#### Texte fourni:
▽

Naissance de la corporation des médecins
Perdus dans le dédale d’une machine bureaucratique qui s’est mise en route (et qui carbure au diesel, d’où des évolutions lentes, insensibles, mais très polluantes), les médecins n’ont pas forcément eu clairement conscience tout de suite de la seringue dans laquelle ils étaient entrés. La logique de l’Etat était, dans cette affaire, implacable, pourtant. On impose un monopole de financement des soins. On crée des tarifs opposables, qui peu à peu ont force de loi. Puis on écrète progressivement les têtes qui dépassent. Et surtout on crée la comitologie qui va bien pour gérer un système devenu un simple appendice de la direction de la sécurité sociale, au ministère de la Santé.
Cette comitologie est bien connue: elle repose sur des syndicats de médecins plus ou moins stipendiés par le gouvernement. Leur mission est simple: garder le camp et y faire régner l’ordre à la place des gardiens officiels. Et c’est ainsi que la sécurité sociale a fait rentrer au chausse-pieds des médecins qui n’ont plus de libéraux que le nom dans des corporations d’Ancien Régime, qui sont aussi ses troupes supplétives.
Corporation des médecins ou des marchands de tapis?
Pour illustrer le tragi-comique de cette situation, on mentionnera seulement que les syndicats de médecins se livrent aujourd’hui à un exercice digne d’une médina de la province tunisienne. Alors que l’assurance-maladie propose une revalorisation des consultations généralistes à 25 euros en deux tranches, les syndicats de médecins négocient âprement la revalorisation en une tranche.

△

#### Consignes:
(a) D'après le texte sur la corporation des médecins, quelle revalorisation des consultations généralistes l'assurance-maladie propose-t-elle ?
(b) Poursuivez le texte sur la corporation des médecins à partir de sa dernière phrase.

[Lignes enregistrées]
▽

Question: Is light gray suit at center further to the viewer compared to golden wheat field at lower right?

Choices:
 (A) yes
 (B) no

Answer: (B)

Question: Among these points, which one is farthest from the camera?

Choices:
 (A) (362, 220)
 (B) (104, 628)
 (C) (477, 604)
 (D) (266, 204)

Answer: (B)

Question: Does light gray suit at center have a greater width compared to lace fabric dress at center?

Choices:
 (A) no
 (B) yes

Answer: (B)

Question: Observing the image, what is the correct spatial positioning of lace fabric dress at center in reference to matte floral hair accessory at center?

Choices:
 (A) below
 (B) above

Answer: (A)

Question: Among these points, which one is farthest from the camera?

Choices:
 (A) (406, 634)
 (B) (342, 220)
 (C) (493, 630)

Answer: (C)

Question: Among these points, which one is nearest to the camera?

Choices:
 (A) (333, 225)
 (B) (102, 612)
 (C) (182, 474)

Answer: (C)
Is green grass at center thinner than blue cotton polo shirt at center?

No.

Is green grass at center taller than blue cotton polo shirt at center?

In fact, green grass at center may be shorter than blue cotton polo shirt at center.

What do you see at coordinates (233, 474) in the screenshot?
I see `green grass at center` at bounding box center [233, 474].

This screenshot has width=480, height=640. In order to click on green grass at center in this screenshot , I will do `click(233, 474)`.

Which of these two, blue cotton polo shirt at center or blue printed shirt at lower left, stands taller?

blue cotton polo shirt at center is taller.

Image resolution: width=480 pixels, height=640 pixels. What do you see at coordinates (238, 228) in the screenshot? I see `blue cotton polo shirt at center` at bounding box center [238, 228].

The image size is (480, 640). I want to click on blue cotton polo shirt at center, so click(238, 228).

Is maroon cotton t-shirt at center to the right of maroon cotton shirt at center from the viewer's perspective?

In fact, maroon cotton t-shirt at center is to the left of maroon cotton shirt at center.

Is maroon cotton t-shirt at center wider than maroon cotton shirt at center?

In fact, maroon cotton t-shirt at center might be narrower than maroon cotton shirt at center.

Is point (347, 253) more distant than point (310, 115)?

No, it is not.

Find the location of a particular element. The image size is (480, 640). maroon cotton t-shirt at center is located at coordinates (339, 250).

△

#### Corrigé des exercices:
(a) Une revalorisation à 25 euros, en deux tranches.

(b)
Les syndicats de médecins se livrent à des guerres picrocholines pour obtenir les meilleurs scores aux élections. On s’intéressera tout particulièrement à la CSMF et à MG, qui rivalisent d’ingéniosité pour capter des voix aux élections.
Sur le fond, il est assez ahurissant de voir comment la bureaucratie issue des cogitations du gouvernement profond en 1945, est parvenue à embrigader dans une servitude presque totalement volontaire toute une profession dont la vocation est la recherche et le service aux patients.
Pourrait-on faire autrement?
Si l’on admet l’hypothèse que l’accès de tous aux soins utiles et de qualité est un objectif collectif à poursuivre, il faut évidemment se demander comment nous pourrions parfaire notre organisation pour en optimiser la performance. Le système actuel poursuit en effet un objectif d’accès de tous aux soins, mais il ne privilégie ni les soins utiles (l’hypocondriaque dépendant de prescriptions quotidiennes payant le même prix que le patient responsable), ni les soins de qualité (notamment en sclérosant la médecine de ville par des rigidités qui désincitent à la qualité). Il faut donc le corriger.
Il serait trop long ici de décrire par le menu à quoi ressemblerait la médecine de ville sans monopole de la sécurité sociale. En revanche, trois pistes peuvent être posées.
Premièrement, la fin du monopole de la sécurité sociale permettrait de différencier les tarifs de consultation, et donc de redonner des marges de manoeuvre aux médecins de ville. Ces différences de tarifs pourraient être optimisées par la mise en place de contrats libres d’assurance santé qui permettraient à chaque patient de choisir la formule qui lui convient le mieux. Ce système pourrait être financé en tout ou partie par le revenu universel.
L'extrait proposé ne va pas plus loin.